What each guard catches

  • bypass — attempts to circumvent the suite itself (// skip build, hardcoded process.exit(0))
  • secrets — hardcoded API keys, database URLs, private keys
  • tooling — Biome formatting errors, Astro type check failures
  • lockfilepackage.json changed without updating pnpm-lock.yaml
  • solid — files over 300 lines, god components with 4+ mixed concerns (warn-only)
  • build — source maps and leaked credentials in the compiled output

Clear failure output

When a guard fails, it prints exactly what to fix:

guard:secrets violations (1):

  hardcoded-secret (1):
    src/lib/supabase.ts [hardcoded-secret] SUPABASE_SERVICE_ROLE_KEY

Secret usage detected in 1 location(s).

No cryptic exit codes. No silent failures.
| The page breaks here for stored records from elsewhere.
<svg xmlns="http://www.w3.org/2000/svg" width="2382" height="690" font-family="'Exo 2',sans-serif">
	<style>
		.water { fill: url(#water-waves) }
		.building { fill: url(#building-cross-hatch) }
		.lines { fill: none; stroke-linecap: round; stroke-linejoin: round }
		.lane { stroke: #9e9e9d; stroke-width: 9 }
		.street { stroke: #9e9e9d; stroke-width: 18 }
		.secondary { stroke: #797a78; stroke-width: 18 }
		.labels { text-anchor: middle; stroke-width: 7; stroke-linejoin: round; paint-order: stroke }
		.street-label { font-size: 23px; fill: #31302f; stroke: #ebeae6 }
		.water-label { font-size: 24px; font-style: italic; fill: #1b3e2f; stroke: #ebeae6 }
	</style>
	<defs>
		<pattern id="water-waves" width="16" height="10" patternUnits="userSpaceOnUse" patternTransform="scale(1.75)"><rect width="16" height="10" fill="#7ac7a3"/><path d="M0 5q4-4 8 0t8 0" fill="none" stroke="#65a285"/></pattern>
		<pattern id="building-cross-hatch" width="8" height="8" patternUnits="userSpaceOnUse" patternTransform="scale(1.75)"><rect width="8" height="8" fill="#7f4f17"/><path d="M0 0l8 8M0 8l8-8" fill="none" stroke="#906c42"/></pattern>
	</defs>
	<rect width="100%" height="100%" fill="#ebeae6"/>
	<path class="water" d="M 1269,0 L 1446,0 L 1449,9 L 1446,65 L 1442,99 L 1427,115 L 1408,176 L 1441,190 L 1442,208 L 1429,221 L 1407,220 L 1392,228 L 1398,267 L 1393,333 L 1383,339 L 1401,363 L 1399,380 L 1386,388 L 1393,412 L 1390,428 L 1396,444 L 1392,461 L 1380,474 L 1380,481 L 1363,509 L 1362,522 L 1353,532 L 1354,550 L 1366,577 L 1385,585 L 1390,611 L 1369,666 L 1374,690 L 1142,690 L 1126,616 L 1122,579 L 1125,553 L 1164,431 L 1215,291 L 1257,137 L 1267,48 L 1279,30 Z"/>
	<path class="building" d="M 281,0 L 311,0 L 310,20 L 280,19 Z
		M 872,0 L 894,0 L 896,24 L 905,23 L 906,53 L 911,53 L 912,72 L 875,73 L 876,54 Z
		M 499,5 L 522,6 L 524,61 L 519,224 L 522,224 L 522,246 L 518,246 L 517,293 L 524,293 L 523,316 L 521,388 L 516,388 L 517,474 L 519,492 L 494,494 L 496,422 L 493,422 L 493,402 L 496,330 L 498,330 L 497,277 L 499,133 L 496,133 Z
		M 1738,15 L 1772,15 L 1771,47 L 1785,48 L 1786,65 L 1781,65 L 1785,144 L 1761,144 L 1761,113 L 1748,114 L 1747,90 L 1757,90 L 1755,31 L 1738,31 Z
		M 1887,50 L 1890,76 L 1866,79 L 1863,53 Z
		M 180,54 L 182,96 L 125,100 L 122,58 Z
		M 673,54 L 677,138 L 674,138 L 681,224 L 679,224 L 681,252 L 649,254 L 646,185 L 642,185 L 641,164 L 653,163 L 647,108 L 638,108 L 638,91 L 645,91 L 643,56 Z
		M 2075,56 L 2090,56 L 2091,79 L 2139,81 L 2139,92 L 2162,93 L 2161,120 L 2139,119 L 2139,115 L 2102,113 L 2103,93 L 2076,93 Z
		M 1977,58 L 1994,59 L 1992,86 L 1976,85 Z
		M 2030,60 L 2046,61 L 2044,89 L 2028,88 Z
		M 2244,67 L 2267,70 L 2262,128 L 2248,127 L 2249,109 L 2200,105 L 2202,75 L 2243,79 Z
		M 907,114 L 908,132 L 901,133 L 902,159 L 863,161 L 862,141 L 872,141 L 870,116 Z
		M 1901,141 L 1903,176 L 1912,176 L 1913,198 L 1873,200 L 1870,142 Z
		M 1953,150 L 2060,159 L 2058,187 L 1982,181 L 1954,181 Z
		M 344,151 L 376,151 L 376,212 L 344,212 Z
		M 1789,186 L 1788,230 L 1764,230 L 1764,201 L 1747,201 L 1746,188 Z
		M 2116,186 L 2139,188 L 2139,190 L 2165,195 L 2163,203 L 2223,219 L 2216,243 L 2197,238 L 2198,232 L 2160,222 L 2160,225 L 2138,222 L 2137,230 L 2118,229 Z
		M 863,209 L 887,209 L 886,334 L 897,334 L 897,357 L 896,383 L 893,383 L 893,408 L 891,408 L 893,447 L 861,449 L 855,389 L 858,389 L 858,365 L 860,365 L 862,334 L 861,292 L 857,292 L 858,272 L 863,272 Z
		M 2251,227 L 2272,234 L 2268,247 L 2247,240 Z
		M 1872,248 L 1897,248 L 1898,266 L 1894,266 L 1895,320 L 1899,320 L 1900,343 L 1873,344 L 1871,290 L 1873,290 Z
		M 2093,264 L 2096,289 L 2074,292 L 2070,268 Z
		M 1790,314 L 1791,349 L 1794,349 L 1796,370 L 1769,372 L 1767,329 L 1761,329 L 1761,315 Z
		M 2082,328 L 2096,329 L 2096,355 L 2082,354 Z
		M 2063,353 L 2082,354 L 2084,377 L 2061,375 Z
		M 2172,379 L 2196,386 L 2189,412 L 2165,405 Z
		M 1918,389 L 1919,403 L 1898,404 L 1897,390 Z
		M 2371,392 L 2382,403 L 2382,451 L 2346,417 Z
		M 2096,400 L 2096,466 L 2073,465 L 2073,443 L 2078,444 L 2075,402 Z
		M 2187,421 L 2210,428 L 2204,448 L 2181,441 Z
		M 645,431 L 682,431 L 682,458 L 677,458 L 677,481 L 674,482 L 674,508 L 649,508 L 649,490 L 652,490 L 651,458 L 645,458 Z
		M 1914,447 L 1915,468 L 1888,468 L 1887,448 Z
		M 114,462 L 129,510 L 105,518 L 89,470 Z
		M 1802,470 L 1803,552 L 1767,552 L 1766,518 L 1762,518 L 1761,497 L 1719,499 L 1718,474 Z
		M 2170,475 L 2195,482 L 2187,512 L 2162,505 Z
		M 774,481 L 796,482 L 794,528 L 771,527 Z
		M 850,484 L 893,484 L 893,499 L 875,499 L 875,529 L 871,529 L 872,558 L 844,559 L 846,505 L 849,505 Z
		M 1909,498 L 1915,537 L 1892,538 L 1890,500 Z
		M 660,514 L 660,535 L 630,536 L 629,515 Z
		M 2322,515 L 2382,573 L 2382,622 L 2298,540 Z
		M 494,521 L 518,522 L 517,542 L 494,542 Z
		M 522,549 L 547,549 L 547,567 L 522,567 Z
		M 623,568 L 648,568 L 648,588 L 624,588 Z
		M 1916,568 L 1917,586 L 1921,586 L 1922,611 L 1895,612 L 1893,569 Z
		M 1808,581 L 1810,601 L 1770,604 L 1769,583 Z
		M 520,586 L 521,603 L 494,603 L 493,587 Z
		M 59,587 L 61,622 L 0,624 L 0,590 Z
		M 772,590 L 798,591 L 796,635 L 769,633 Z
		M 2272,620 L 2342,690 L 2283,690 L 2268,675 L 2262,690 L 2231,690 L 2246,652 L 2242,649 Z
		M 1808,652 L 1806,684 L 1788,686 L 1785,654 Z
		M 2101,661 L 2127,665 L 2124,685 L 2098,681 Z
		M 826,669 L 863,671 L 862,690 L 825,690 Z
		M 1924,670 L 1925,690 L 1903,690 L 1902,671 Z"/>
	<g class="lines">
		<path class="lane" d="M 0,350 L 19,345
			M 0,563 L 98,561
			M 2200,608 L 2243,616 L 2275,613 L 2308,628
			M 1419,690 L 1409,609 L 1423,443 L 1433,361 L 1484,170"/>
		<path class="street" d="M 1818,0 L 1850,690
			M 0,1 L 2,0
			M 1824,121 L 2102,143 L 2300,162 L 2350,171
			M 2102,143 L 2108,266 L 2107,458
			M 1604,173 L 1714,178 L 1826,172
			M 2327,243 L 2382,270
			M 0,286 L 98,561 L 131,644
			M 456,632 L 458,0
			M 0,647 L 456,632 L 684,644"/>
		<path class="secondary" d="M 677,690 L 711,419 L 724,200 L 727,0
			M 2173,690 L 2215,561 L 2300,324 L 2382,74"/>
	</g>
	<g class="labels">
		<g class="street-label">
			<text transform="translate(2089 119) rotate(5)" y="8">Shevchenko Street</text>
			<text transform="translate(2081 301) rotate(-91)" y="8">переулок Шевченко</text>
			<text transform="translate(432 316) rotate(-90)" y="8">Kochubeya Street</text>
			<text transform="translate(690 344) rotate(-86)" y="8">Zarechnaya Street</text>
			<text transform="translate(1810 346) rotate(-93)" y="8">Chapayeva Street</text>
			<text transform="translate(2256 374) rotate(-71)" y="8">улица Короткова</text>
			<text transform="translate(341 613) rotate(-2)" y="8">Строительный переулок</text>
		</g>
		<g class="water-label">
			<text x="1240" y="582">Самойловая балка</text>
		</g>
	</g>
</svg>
Why this matters for AI-assisted development

AI tools occasionally generate code that leaks a test key, creates a 400-line file, or adds // skip build while debugging. The guard suite catches these at commit time, before they reach the repo.

The AI.md guardrails document tells assistants about the guards upfront, so they avoid triggering them in the first place. But when they do, the output is clear enough that the assistant can fix its own mistake in the next turn.